By the time the play begins, Old Dogsborough is past his best. Once a member of the Cauliflower Trust, he decided to leave the Trust to enter politics. This move was very successful, and he became a well-respected figure in the community. His reputation is initially immaculate. 


In this respect, Dogsborough represents an older, more respectable, and more innocent era of politics. In the context of the allegorical nature of the play, he represents Paul von Hindenburg, the decorated soldier who became Chancellor of Germany in 1925. Like Hindenburg, Dogsborough is a throwback to a bygone era who is ill-equipped to deal with the rise of a violent force in the shape of Arturo Ui (or, in Hindenburg’s case, Adolf Hitler). The respectability of the character becomes the departure point, the innocence against which his mistakes will be judged.


Dogsborough may have an immaculate reputation but he becomes embroiled in a corruption scandal. Since he is so respectable, his involvement casts doubt on the legitimacy of all the institutions he represents. Dogsborough becomes the vehicle through which Ui is able to challenge existing institutional legitimacy and condemn the world around him as corrupt, with Ui suggesting that the entire system cannot be trusted. Ui uses this information to blackmail Dogsborough and, in doing so, reveals that Dogsborough is just as vain, prideful, and as self-interested as everyone else. He caves to Ui’s demands rather than sacrifice his reputation. He fails to stand up to Ui due to his own pride, thereby ushering in the era of violence Ui represents.


In the last stages of his life, Dogsborough seeks redemption. He tries to write a confession in the form of his will, admitting to everything that allowed Ui to seize power. This last desperate gesture toward honesty and legitimacy is tragically doomed. His confession is intercepted and rewritten by Ui’s men, meaning that Dogsborough dies without redemption. He acted too late and paid the cost by being damned by history as Ui’s enabler. 

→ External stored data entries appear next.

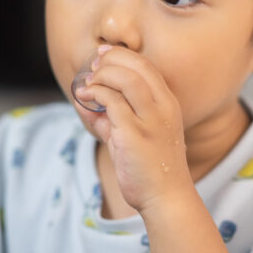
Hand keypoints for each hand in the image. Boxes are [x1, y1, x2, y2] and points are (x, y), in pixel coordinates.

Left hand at [74, 45, 192, 212]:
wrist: (166, 197)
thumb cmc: (153, 168)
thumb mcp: (138, 136)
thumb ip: (115, 119)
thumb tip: (88, 106)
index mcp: (168, 103)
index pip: (147, 66)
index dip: (122, 55)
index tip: (103, 55)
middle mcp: (163, 107)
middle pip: (137, 66)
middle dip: (110, 59)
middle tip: (93, 64)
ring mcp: (150, 120)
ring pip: (126, 80)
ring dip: (102, 75)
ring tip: (88, 83)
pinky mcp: (134, 134)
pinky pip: (112, 103)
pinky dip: (95, 95)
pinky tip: (85, 99)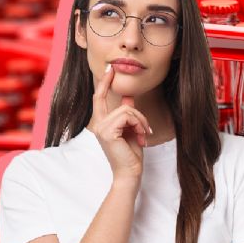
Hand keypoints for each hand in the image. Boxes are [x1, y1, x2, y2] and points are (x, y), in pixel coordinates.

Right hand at [90, 64, 152, 183]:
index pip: (99, 98)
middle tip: (146, 129)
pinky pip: (128, 116)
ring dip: (141, 122)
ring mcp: (101, 127)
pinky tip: (141, 138)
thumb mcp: (131, 130)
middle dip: (137, 114)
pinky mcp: (107, 131)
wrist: (130, 173)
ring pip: (127, 110)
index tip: (110, 69)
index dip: (105, 82)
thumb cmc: (131, 155)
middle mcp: (98, 124)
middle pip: (121, 104)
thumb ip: (128, 114)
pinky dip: (139, 125)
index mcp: (101, 123)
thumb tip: (128, 97)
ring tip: (143, 136)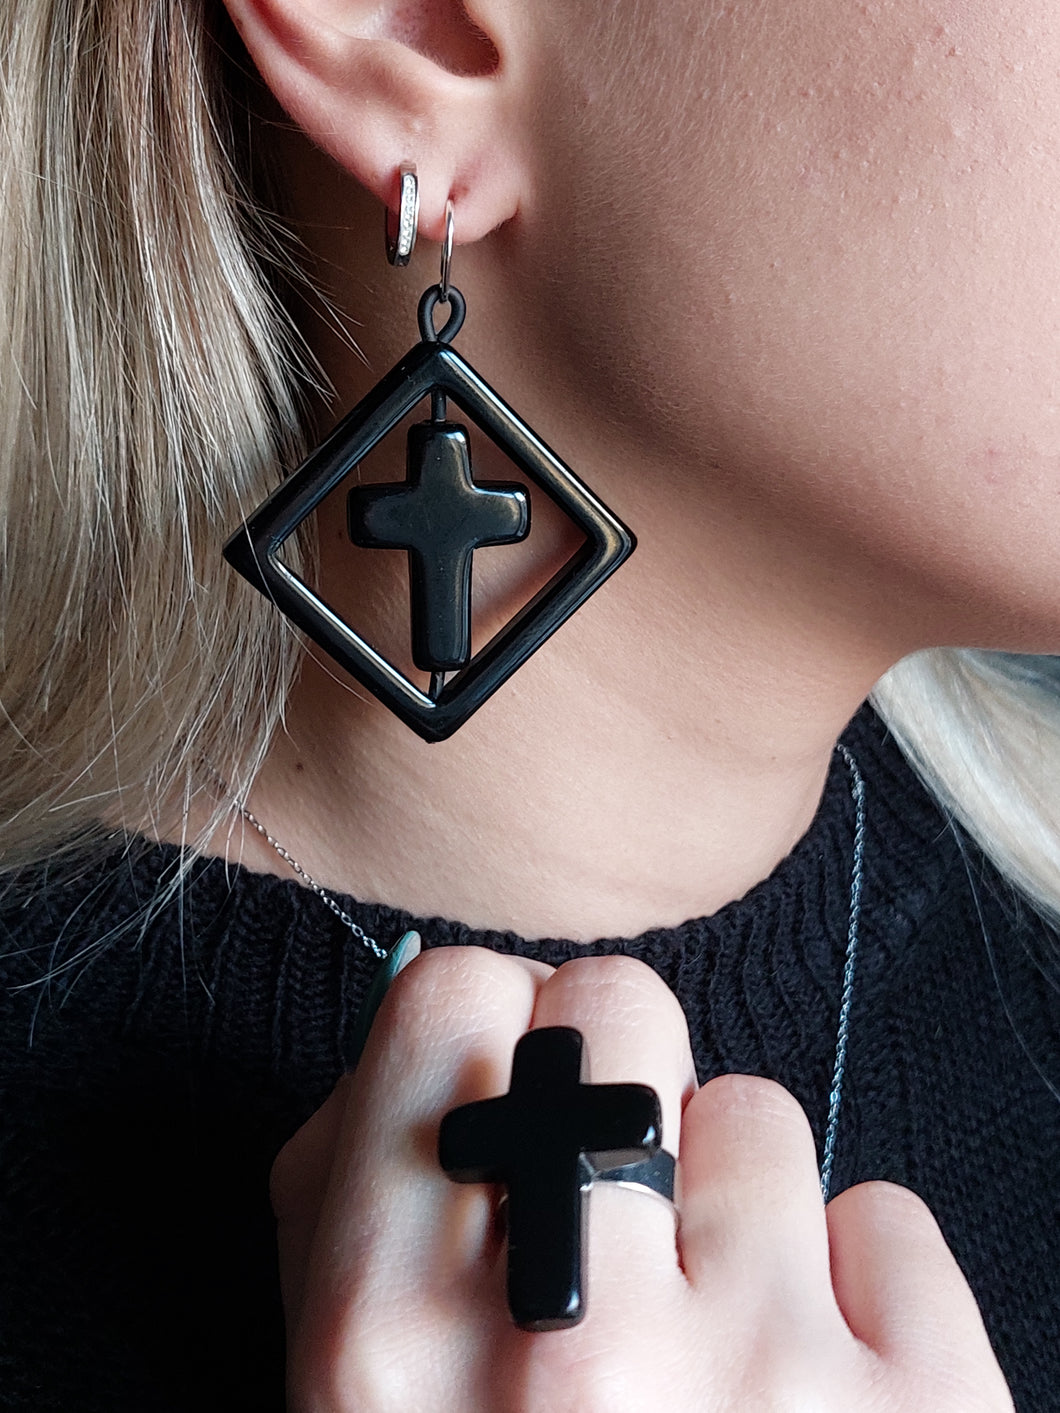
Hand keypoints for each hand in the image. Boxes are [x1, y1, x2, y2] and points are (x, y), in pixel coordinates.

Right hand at [271, 947, 1013, 1411]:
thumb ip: (357, 1208)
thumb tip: (438, 1042)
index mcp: (390, 1340)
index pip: (451, 994)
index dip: (484, 1033)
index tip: (506, 1091)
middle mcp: (569, 1345)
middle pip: (616, 1004)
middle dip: (616, 1083)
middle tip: (615, 1198)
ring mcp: (760, 1382)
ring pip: (762, 1111)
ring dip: (735, 1207)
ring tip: (710, 1341)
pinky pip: (888, 1220)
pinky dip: (856, 1290)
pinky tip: (806, 1393)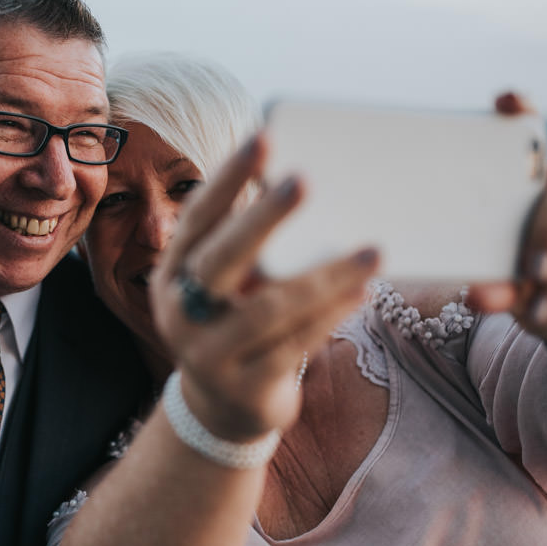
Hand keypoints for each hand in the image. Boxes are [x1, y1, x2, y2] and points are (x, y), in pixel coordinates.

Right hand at [150, 133, 379, 440]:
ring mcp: (208, 355)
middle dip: (262, 217)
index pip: (198, 218)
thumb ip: (245, 241)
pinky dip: (329, 317)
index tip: (263, 138)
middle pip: (221, 259)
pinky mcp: (244, 389)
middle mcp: (180, 312)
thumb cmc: (233, 324)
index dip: (228, 179)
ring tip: (372, 252)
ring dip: (324, 277)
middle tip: (304, 180)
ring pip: (269, 309)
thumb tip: (295, 178)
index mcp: (174, 273)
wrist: (220, 408)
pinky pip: (293, 347)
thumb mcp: (226, 284)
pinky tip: (360, 293)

Furthermore, the way Ui’s lieutenants rewrite his will to benefit themselves shows how they have no respect for Dogsborough. Even in death, they trample over his memory. As Hindenburg is now remembered for ushering in the era of Nazi rule, Dogsborough becomes a footnote in the life of a violent criminal rather than being remembered in his own right.

Bowl

At one time, Bowl worked as an accountant for Sheet. He was part of the business set up in the dockyards and—to all intents and purposes—lived a normal life. Following the transfer of the dockyards to Dogsborough, however, Bowl loses his job. He is thrown out by the new owner with a callous disregard for his previous service. This dismissal radicalizes Bowl into action; he goes to Ui and reveals the truth about the corruption on the docks, becoming the catalyst for Ui’s power grab. 


Bowl is not motivated by some desire to see justice done. He does not go to the authorities or the media to reveal the corruption. Instead, he tries to weaponize his knowledge to seek revenge against the people whom he believes have wronged him. In effect, he is the same as the businessmen who try to use Ui’s violence for their own ends. Like them, he believes that he is smarter than Ui and able to direct Ui’s violence for his own purposes. He is an example of how Ui is able to capitalize on others’ bitterness and resentment to fuel his rise to power.


As Bowl prepares to testify in court against Dogsborough, he is murdered. Bowl is gunned down on the steps of the courthouse by Ui’s men, an example of how violence frequently rebounds back against those who believe that they can use it for their own ends. Like Dogsborough and the Trust, Bowl suffers at the hands of the same violent forces he wishes to deploy against others. Bowl’s fate is a cautionary tale, illustrating how even minor and irrelevant figures can get swept up in—and punished by—the same forces that tempt more major figures.